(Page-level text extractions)
↓↓↓

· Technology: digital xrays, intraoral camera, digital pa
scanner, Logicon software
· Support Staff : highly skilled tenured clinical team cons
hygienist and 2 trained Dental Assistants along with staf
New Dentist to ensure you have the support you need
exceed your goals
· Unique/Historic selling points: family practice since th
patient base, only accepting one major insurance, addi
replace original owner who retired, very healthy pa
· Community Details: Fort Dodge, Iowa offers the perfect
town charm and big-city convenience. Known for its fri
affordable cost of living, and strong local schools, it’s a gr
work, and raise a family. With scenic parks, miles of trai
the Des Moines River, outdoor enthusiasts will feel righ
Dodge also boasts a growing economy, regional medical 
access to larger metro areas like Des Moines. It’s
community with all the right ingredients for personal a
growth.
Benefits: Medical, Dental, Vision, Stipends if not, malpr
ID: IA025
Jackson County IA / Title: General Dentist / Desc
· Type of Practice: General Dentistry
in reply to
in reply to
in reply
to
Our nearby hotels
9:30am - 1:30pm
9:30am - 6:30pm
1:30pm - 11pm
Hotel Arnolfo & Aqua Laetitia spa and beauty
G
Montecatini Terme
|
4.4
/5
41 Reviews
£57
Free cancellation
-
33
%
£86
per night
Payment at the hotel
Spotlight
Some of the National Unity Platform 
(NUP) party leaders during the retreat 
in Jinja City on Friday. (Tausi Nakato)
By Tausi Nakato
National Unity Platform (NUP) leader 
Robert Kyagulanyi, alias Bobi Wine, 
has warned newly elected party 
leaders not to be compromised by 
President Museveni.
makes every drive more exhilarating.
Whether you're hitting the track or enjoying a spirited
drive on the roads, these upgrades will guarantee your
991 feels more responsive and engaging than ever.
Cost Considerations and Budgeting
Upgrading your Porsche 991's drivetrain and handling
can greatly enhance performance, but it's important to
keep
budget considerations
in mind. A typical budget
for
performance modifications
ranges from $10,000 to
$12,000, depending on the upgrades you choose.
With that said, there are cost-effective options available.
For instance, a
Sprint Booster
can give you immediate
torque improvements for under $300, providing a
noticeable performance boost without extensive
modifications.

↑↑↑

- [THE TASK]
When a line of the records has the word "party", pick it out and copy it.

- [ANSWER TO THIS EXERCISE]
(NUP) party leaders during the retreat 
has warned newly elected party 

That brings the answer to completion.